I created the following plot in R with this code:

          ggplot(sentiment, aes(x = year, y = nrc_sent$sentiment)) + 
        geom_smooth(method = "auto") +  # pick a method & fit a model
        scale_x_continuous(breaks = round(seq(min(sentiment$year), max(sentiment$year), by = 2),1))+
        labs(x="", y="")

geom_smooth() using method = 'loess'(Got this message when running the code)

Where nrc_sent represents

> nrc_sent
# A tibble: 519 x 3
sentiment state year
<dbl> <chr> <dbl>
1 152. Alabama 2007.
2 107. Alabama 2008.
3 80. Alabama 2009.
4 75. Alabama 2010.
5 173. Alabama 2011.
6 180. Alabama 2012.
7 187. Alabama 2013.
8 167. Alabama 2014.
9 124. Alabama 2015.
10 215. Alabama 2016.
# ... with 509 more rows

I am puzzled as to what the shaded area around the line represents. I looked into ggplot help page, but there does not seem to be any information that I can use in my academic article to explain what the graph represents, and what the shaded area is. I would appreciate any help with this


Solution

  • If you look at the documentation for geom_smooth: ?geom_smooth , it states that the parameter se is used to control if there is a confidence interval around the fitted line. If it is TRUE then you are instructed to look at level level is the level of confidence interval to use with a default of 0.95.

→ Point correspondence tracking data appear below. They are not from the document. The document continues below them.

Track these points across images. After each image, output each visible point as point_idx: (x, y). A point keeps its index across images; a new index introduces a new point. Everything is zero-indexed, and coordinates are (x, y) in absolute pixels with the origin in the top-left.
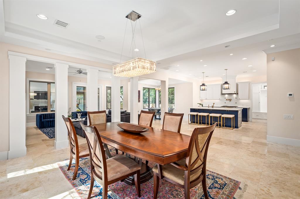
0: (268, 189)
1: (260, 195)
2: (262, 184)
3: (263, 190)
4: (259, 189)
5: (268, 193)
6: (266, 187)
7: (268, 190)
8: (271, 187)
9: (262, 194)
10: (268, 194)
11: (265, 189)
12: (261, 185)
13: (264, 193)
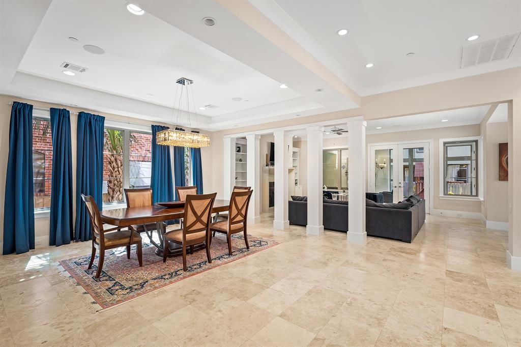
0: (63, 330)
1: (67, 315)
2: (78, 331)
3: (69, 323)
4: (75, 320)
5: (60, 326)
6: (69, 330)
7: (63, 328)
8: (62, 336)
9: (65, 318)
10: (58, 325)
11: (67, 327)
12: (79, 328)
13: (65, 321)
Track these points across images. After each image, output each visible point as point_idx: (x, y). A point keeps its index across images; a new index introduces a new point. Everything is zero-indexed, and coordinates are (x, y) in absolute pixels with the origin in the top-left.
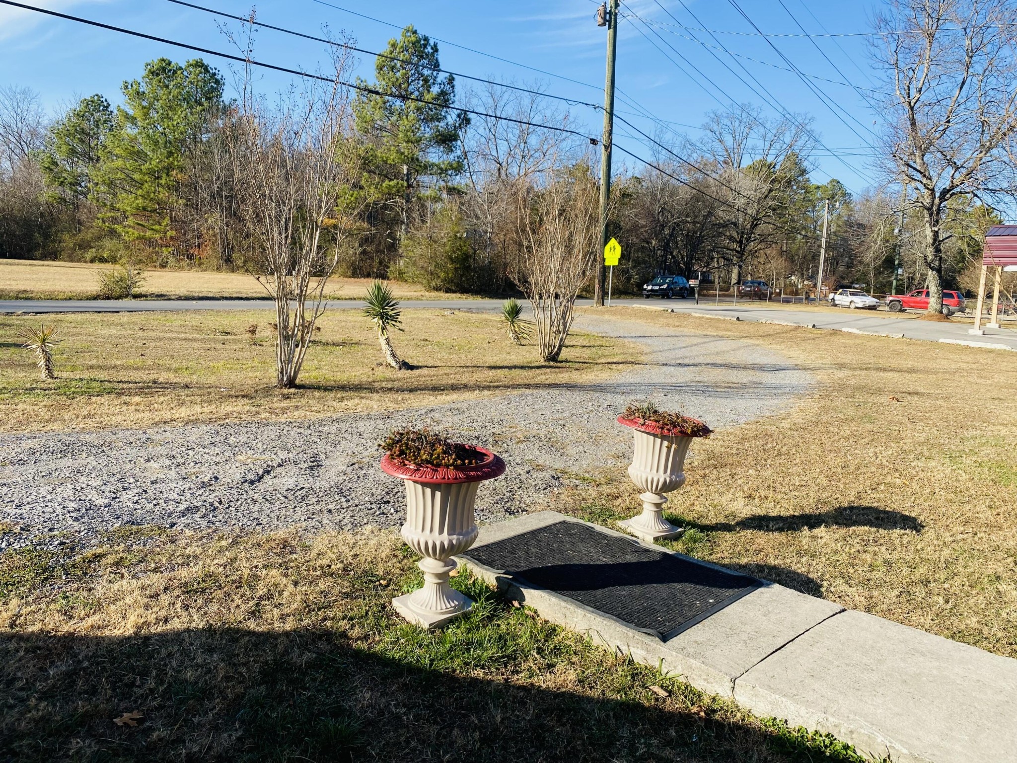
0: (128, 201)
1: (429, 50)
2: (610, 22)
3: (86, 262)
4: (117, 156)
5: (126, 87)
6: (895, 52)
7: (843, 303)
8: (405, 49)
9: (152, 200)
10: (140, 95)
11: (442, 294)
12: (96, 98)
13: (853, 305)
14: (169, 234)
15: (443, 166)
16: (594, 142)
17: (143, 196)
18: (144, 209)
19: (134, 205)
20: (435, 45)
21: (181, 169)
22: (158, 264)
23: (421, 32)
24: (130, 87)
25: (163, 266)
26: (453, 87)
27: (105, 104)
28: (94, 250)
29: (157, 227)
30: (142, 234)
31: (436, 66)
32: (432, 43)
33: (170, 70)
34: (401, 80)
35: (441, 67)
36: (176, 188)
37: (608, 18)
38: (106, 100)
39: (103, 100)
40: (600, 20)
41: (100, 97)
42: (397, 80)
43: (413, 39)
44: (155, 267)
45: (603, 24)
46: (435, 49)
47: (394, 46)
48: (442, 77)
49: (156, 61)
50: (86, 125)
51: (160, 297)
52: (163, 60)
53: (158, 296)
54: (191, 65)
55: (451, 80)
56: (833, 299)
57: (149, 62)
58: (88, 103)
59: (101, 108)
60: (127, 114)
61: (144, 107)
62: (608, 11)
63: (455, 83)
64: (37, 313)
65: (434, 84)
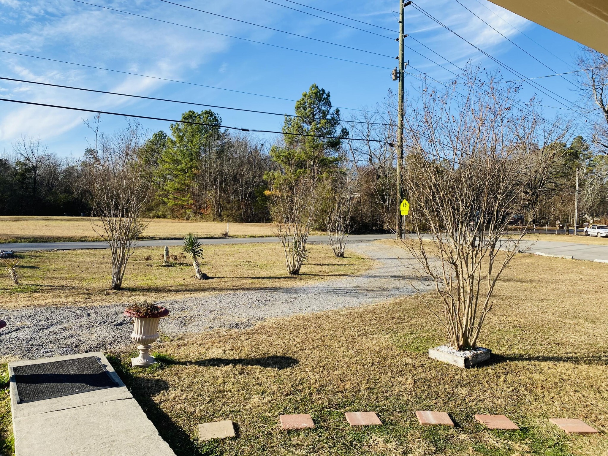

    My guess is this will also work for you. True playing with the level.

    ggplot(sentiment, aes(x = year, y = nrc_sent$sentiment)) + 
            geom_smooth(method = "loess", se=TRUE,level=0.95) +  # pick a method & fit a model
            scale_x_continuous(breaks = round(seq(min(sentiment$year), max(sentiment$year), by = 2),1))+
            labs(x="", y="")